On Mon, Apr 13, 2020 at 09:45:16PM -0400, Tom Lane wrote:
> Noah Misch <noah@leadboat.com> writes:
> > This seems to have made the following race condition easier to hit:
> > https://www.postgresql.org/message-id/flat/20200206074552.GB3326097%40rfd.leadboat.com
> > https://www.postgresql.org/message-id/flat/21519.1585272409%40sss.pgh.pa.us
>
> Yeah, I just came to the same guess in the other thread.
>
> > While I don't think that indicates anything wrong with the fix for $SUBJECT,
> > creating more buildfarm noise is itself bad. I am inclined to revert the fix
> > after a week. Not immediately, in case it uncovers lower-probability bugs.
> > I'd then re-commit it after one of those threads fixes the other bug. Would
> > anyone like to argue for a revert earlier, later, or not at all?
>
> I don't think you should revert. Those failures are (just) often enough
> to be annoying but I do not think that a proper fix is very far away.

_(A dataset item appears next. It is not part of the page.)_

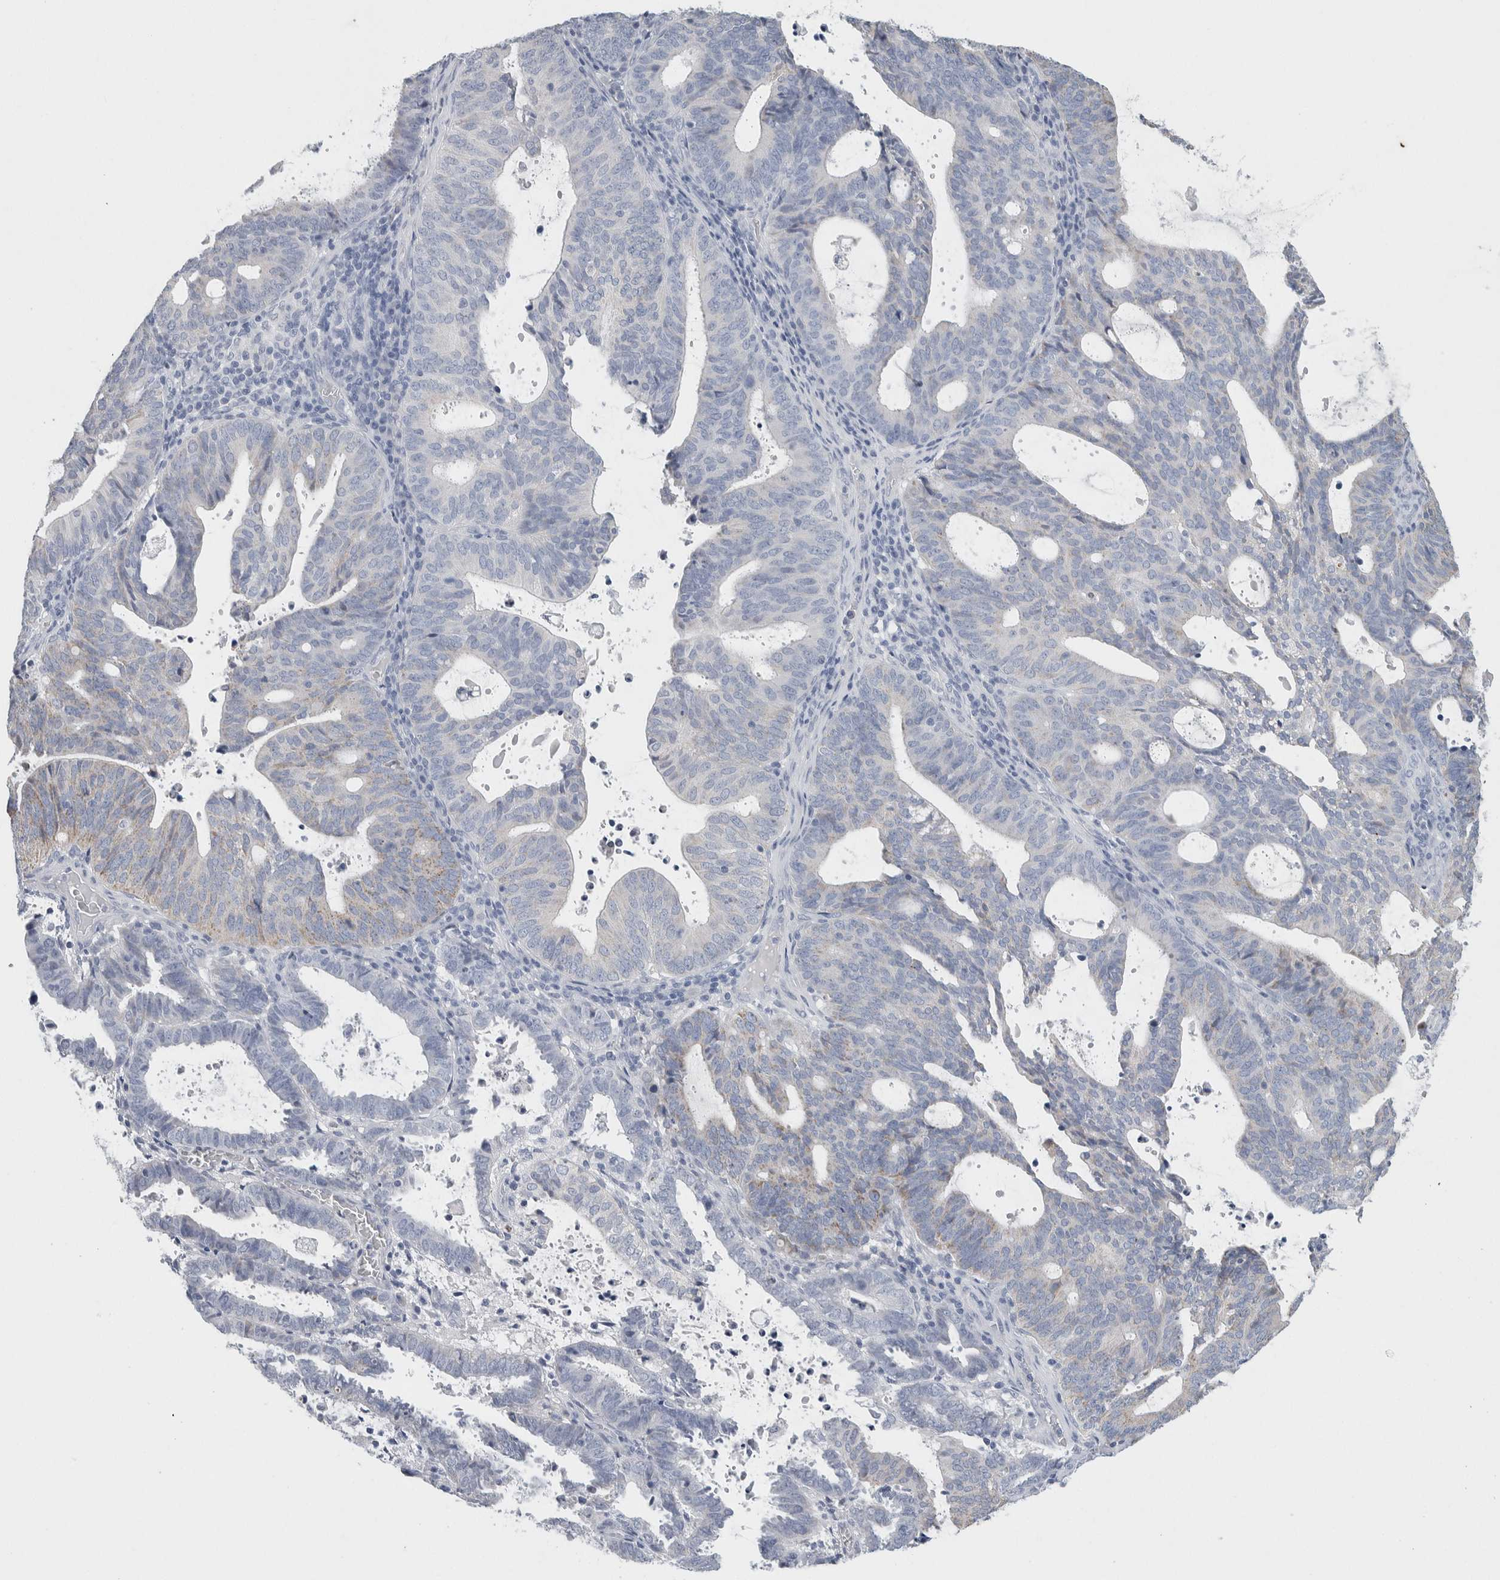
{"staining": {"intensity": "weak", "quantity": "<25%", "location": "cytoplasmic/membranous"}, "tissue": "endometrial cancer", "cell_type": "Tumor cells", "image_type": "cancer", "snomed": [{"axis": "morphology", "description": "Adenocarcinoma, NOS"}, {"axis": "topography", "description": "Uterus"}], "caption": "This is an immunohistochemistry (IHC) histopathology image of human endometrial cancer. There is no expression in tumor cells.", "gene": "SCN2A", "patient": {"sex": "female", "age": 83}}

That works for me, but an actual defect may trigger a revert. Fujii Masao
reported high walsender CPU usage after this patch. The patch caused idle
physical walsenders to use 100% CPU. When caught up, the
WalSndSendDataCallback for logical replication, XLogSendLogical(), sleeps
until more WAL is available. XLogSendPhysical() just returns when caught up.
No amount of WAL is too small for physical replication to dispatch, but
logical replication needs the full xl_tot_len of a record. Some options:
1. Make XLogSendPhysical() more like XLogSendLogical(), calling
WalSndWaitForWal() when no WAL is available. A quick version of this
passes tests, but I'll need to audit WalSndWaitForWal() for things that are
wrong for physical replication.
2. Make XLogSendLogical() more like XLogSendPhysical(), returning when
insufficient WAL is available. This complicates the xlogreader.h API to
pass back "wait for this XLogRecPtr", and we'd then persist enough state to
resume decoding. This doesn't have any advantages to make up for those.
3. Don't avoid waiting in WalSndLoop(); instead, fix the stall by copying the
WalSndKeepalive() call from WalSndWaitForWal() to WalSndLoop(). This risks
further drift between the two wait sites; on the other hand, one could
refactor later to help avoid that.
4. Keep the WalSndLoop() wait, but condition it on !logical. This is the
minimal fix, but it crudely punches through the abstraction between
WalSndLoop() and its WalSndSendDataCallback.
I'm favoring (1). Other preferences?